Маруся задохнулась, лицо её стало жалким, слёзы полились из глаз.
— Не знаю, папа.
— Не знаешь? Будто?
Он долго молчал. Лицо его выражало нечеловеческую муку.
— Что же, — едва слышно прохрипел он так, что Маруся с трудом могла разобрать его слова.— С кем согрешила-то? Ужели с Федей?.. Не верю...
Маруся закрыла лицо ладонями и не дышала. Ей становилось дурно.
— Отца обманула. Растил, воспитывал... учил... баловал... Думал, путное что выйдет... А вырастил девку распутную...
Какая-то жидкость подступила к его горлу и заклокотала в нём, спазма сдавила его.
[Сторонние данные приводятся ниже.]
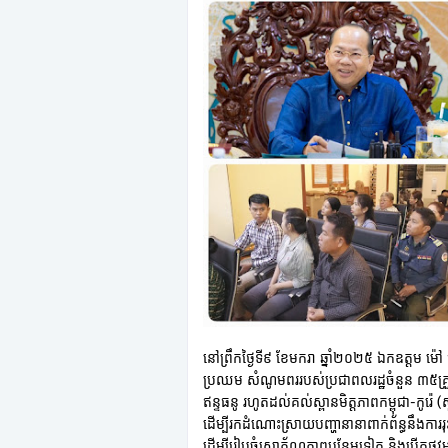
នៅព្រឹកថ្ងៃទី៩ ខែមករា ឆ្នាំ២០២៥ ឯកឧត្តម ម
ប្រឈម សំណូមពររបស់ប្រជាពលរដ្ឋចំនួន ៣៥គ្រ
ឥន្ទធនូ រហូតដល់គល់ស្ពានមិត្តភាពកម្ពុជា-កូរ៉េ (ស
ដើម្បីរកដំណោះស្រាយបញ្ហានានាពាក់ព័ន្ធនឹងការរ
ដើម្បីរៀបចំសោភ័ណភាពបន្ថែមទៀត និងបើកផ្លូវម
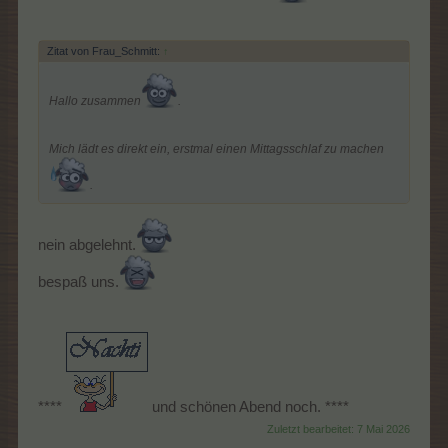
Zitat von Frau_Schmitt:
↑
Hallo zusammen
.
Mich lädt es direkt ein, erstmal einen Mittagsschlaf zu machen
.
nein abgelehnt.
bespaß uns.
****
und schönen Abend noch. ****
Zuletzt bearbeitet:
7 Mai 2026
— Папа! Папчик… что с тобой! — сказала Маруся, наклоняясь к отцу. Он лежал неподвижно на спине и глаза его смотрели на Марусю с тоской, мукой и упрёком.
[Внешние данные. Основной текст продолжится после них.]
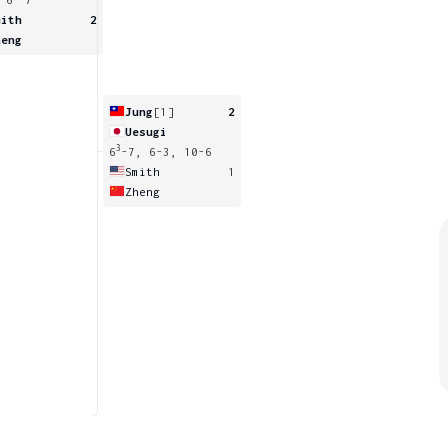
mith
2
heng
Jung
[1]
2
Uesugi
3
6
-7, 6-3, 10-6
Smith
1
Zheng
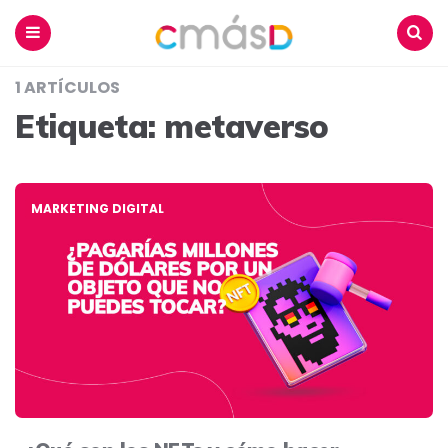
Blog
CmásD
Menu
Buscar
1 ARTÍCULOS
Etiqueta:
metaverso
MARKETING DIGITAL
— Папа милый! Скажи, что-либо... Прости, прости меня...
— Всю жизнь о вас, — отчётливо проговорил Любовин, — всю жизнь для вас... Для тебя с Витей, а вы... бросили... обманули.
Слёзы показались на его тусклых глазах…
— Умираю... Один... Одинокий... В позоре.
— Папа, прости!
Маруся опустилась на колени и охватила голову отца горячими руками. Её глаза были близко от его глаз. Отец смотрел на неё с тоской.
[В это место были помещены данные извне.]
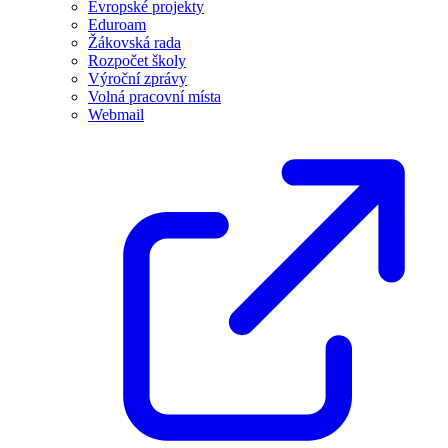
Evropské projekty
Eduroam
Žákovská rada
Rozpočet školy
Výroční zprávy
Volná pracovní místa
Webmail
— Простить могу... Должен простить... Но понять... понять этого, Маруся, не могу... Ужели меня позабыла. Меня не пожалела... не подумала обо мне. Ах, Маруся... Тяжко мне... Не так хотелось умереть... Всю жизнь срама боялся... А умираю в позоре. Дети меня обманули.
Маруся рыдала.
— Ну чего ты! — лаково сказал Любовин... — Чего! Ну брось!.. По учёному-то это можно, по-нашему, по простому, по христианскому-то нехорошо. А на что учил?.. Да... Ну, вот что, Марья. Я тебя простил, прости и ты меня. Не так, значит и я тебя повёл. Спосылай за священником, за отцом Григорием. Примириться надо. Не проживу долго.
Вечером Любовин исповедовался. Старый священник с длинными сивыми волосами и седеющей бородой прочитал над ним молитву и когда вышел, слёзы стояли у него на глазах. Маруся ожидала его в столовой. Он подошёл к ней.
— Знаю, — кротко сказал он,— что не веруете. Знаю, что отошли от Бога, однако, уверуйте. Святой души отец ваш и вам просил передать, чтобы вы на него не обижались. В Боге он и с Богом и легко ему.
— Я верую,— сказала Маруся, наклоняя голову. — Я уверовала в Господа Бога и я надеюсь Бог простит меня.
— Если отец ваш по человечеству вар простил, как не простить вас Богу.
Священник положил руку на голову Маруси и вышел.
В ту же ночь Любовин скончался. Маруся сидела в кресле у его койки. Среди ночи она задремала и когда очнулась её поразила странная тишина в комнате. Не было слышно тяжёлого дыхания её отца. В комнате было темно, свеча, горевшая в углу, чтобы не мешать Любовину, погасла. Маруся зажгла свечу и подошла к отцу. Он лежал на спине. Голова тяжело ввалилась в подушки, нос показался длинным и острым и был бел. Глаза закрылись, крепко сжатие губы посинели. Маруся прикоснулась к его руке — она была уже холодная.
Маруся вышла из кабинета и прошла в столовую, где на диване спал Коржиков.
— Фёдор Фёдорович,— сказала она, — папа скончался.
— А, — сказал вставая Коржиков. — Так, так. Надо было этого ожидать.
— Что же делать? — ломая руки сказала Маруся.